Rewrite the entries below, substituting "data series" for each occurrence of "series" and leaving all other text unchanged. Omit the pictures from your answer.
== == ==
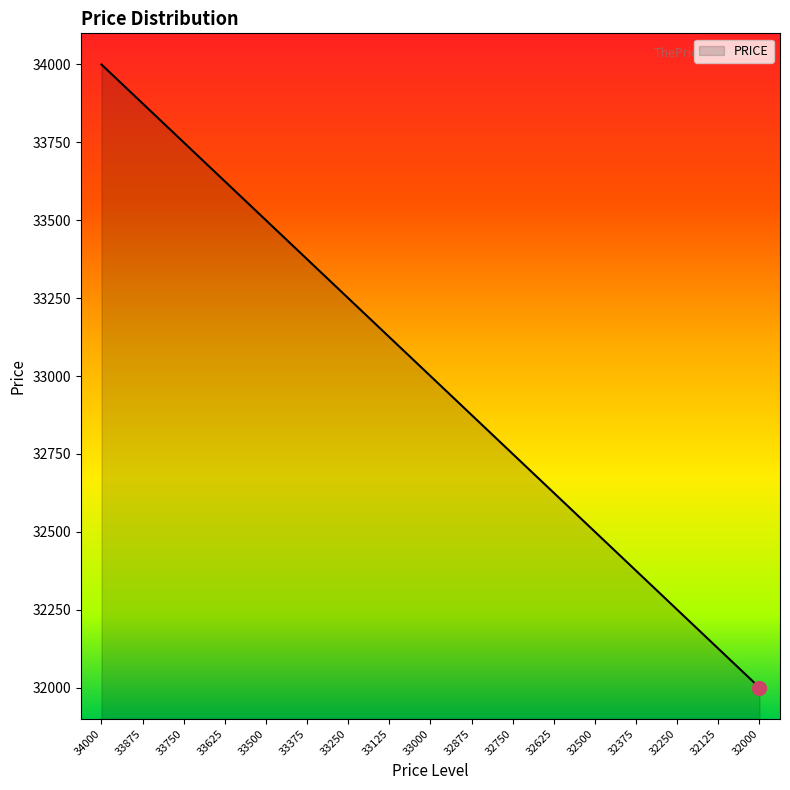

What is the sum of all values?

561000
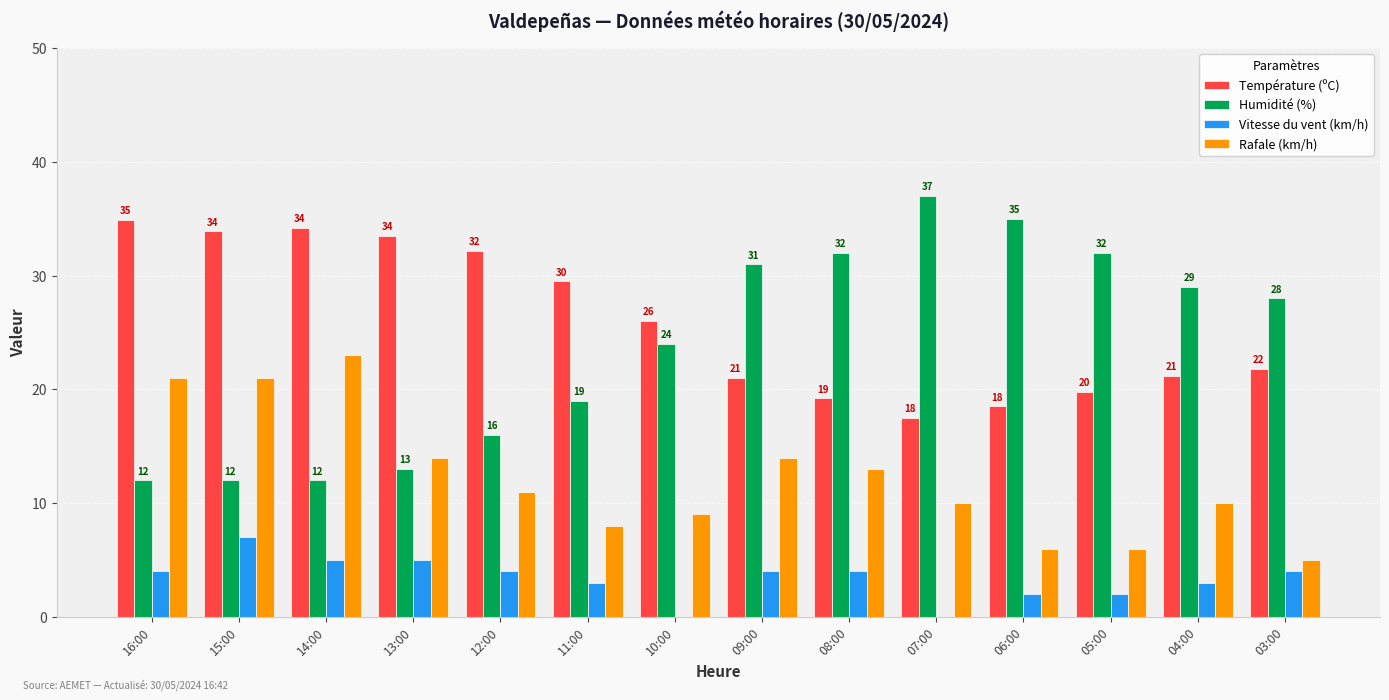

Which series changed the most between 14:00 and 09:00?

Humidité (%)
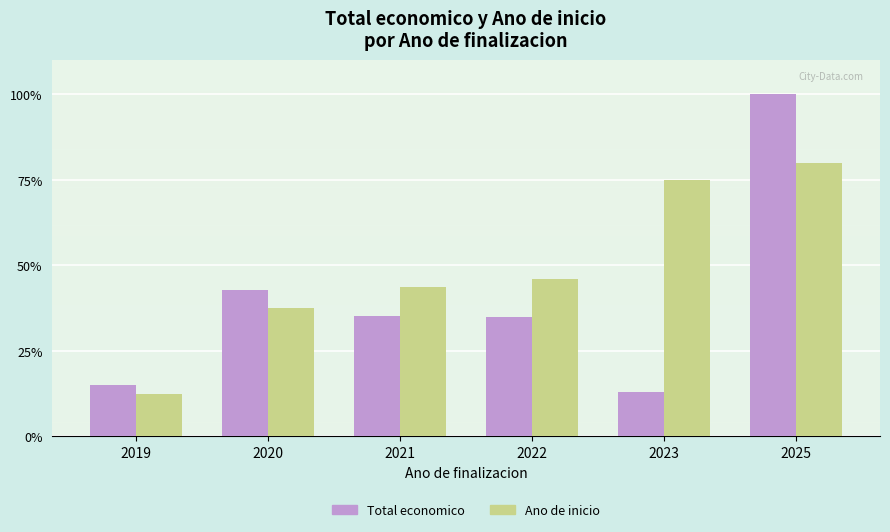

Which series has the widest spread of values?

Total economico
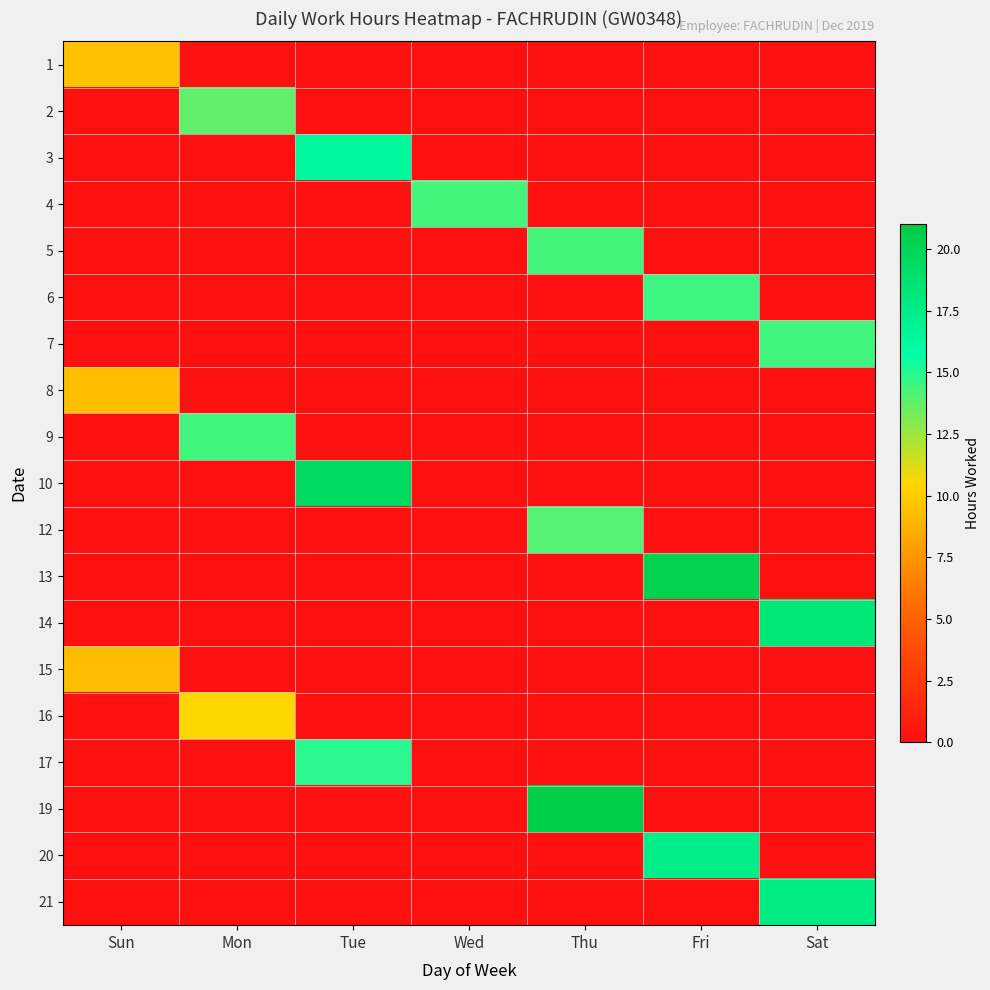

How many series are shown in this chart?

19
== == ==
### Reply to the exercise
What is the sum of all values?

561000

Which data series changed the most between 14:00 and 09:00?

Humidité (%)

Which data series has the widest spread of values?

Total economico

How many data series are shown in this chart?

19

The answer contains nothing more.